Arte zeigt am Sonntag, 21. Juli um 11:45 Uhr (Wiederholung am Samstag, 27.07. um 6:20 Uhr) eine sehenswerte Filmbiographie. Über ein Jahr lebt die iranische Rechtsanwältin und Friedensnobelpreisträgerin Shirin Ebadi nun schon im Exil. Nach den Ausschreitungen und Protesten um die Präsidentschaftswahl im Iran 2009 verließ sie ihr Land. Seitdem reist Ebadi rastlos um den Globus, um von der Situation in ihrem Land zu berichten.

Aus der Senderinformation: „Fünf Menschen wurden hingerichtet, und 18 weitere haben bereits ihre Todesurteile erhalten. Ich habe eine Frage: Die Todesstrafe ist in allen europäischen Staaten verboten. Warum sind Europa und die EU indifferent gegenüber diesen politisch motivierten Hinrichtungen im Iran?“ Die Friedensnobelpreisträgerin Shirin Ebadi nimmt kein Blatt vor den Mund. Überall, wo sie auftritt, kämpft sie für die Freiheit ihrer Landsleute. Kamerateams und Journalisten reißen sich um die wortgewandte, sachlich argumentierende Anwältin.

Zwischen all den Interviews findet Shirin Ebadi noch Zeit, ihre Freundin Parastou Forouhar zu treffen. Die Eltern der in Deutschland lebenden Künstlerin, prominente Regimekritiker, fielen Ende der 90er Jahre den brutalen „Kettenmorden“ des iranischen Geheimdienstes zum Opfer. Die beiden Frauen erinnern sich, wie sie nach langen Kämpfen endlich Einsicht in die Akten erhielten – und die Todesliste fanden. Dort stand: „Die nächste ist Shirin Ebadi“.
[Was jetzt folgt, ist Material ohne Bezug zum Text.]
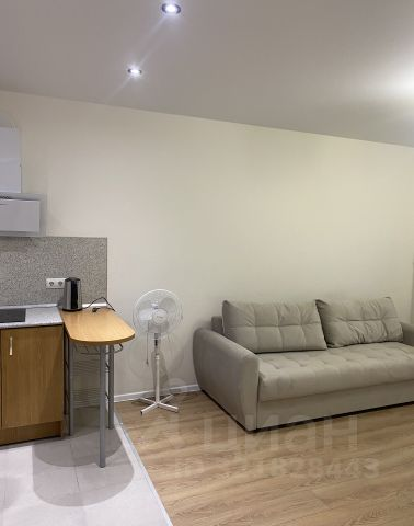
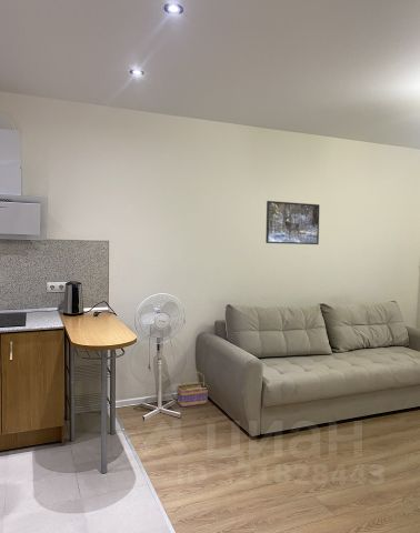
+ basket [176,366,209,408]
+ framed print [264,200,320,245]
Bis heute lässt sich Shirin Ebadi auch von solchen Drohungen nicht einschüchtern. Die Dokumentation von Ilona Kalmbach und Sabine Jainski begleitet die energische Anwältin und Menschenrechtsaktivistin auf ihrer rastlosen Reise rund um die Welt. Sie lebt seit den Protesten gegen die Präsidentschaftswahl im Juni 2009 im Exil in London. Hier erzählt Shirin Ebadi ihre Geschichte.
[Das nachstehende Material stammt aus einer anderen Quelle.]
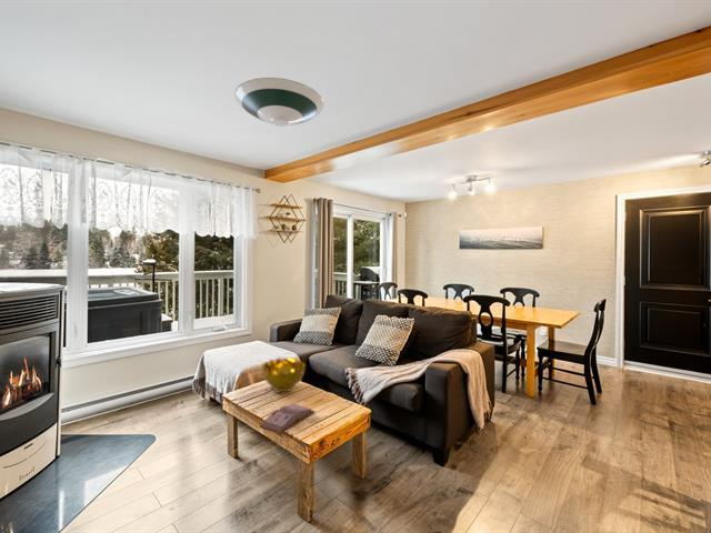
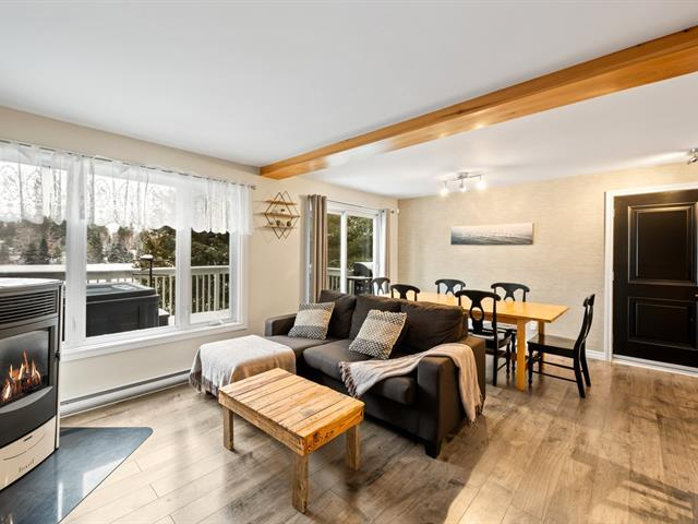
- hardback book [259,403,316,435]
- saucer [233,77,324,128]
- decorative bowl [261,355,307,394]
Geboren 1947 in einer Mittelschichtsfamilie, wird das begabte Mädchen von ihren Eltern früh gefördert. Shirin Ebadi studiert Jura und absolviert in kürzester Zeit eine glänzende Karriere. Sie wird die jüngste Gerichtspräsidentin im Iran. Ihr Wunschtraum: Justizministerin zu werden. Doch dann kommt die Islamische Revolution – und das Berufsverbot für Richterinnen. Das Leben einer Frau ist fortan nur noch halb so viel wert wie das Leben eines Mannes.
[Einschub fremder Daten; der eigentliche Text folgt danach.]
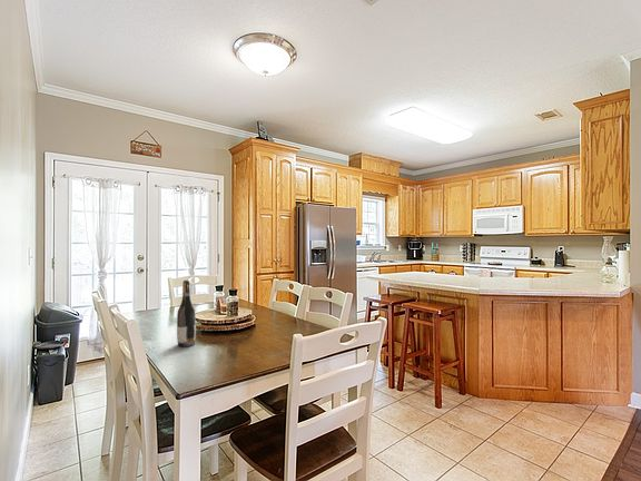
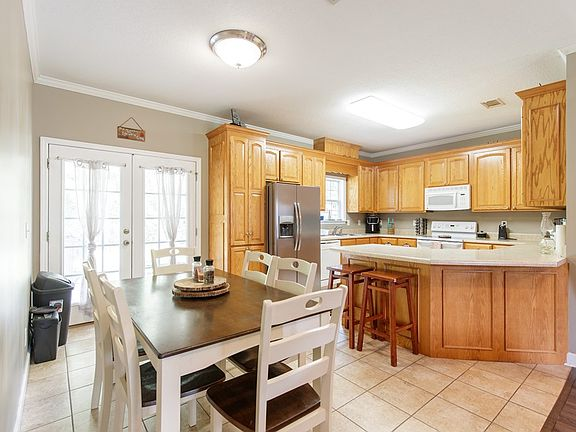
- wine bottle [176,279,197,347]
Mitten in Krieg und Revolution bekommt Shirin Ebadi zwei Töchter. Sie gründet einen Verein zum Schutz der Kinder und beginnt ihre inoffizielle Arbeit für die Rechte von Frauen und Kindern. Für ihren Einsatz erhält sie den Friedensnobelpreis, den Shirin Ebadi als erste Muslimin und Iranerin im Dezember 2003 entgegennimmt.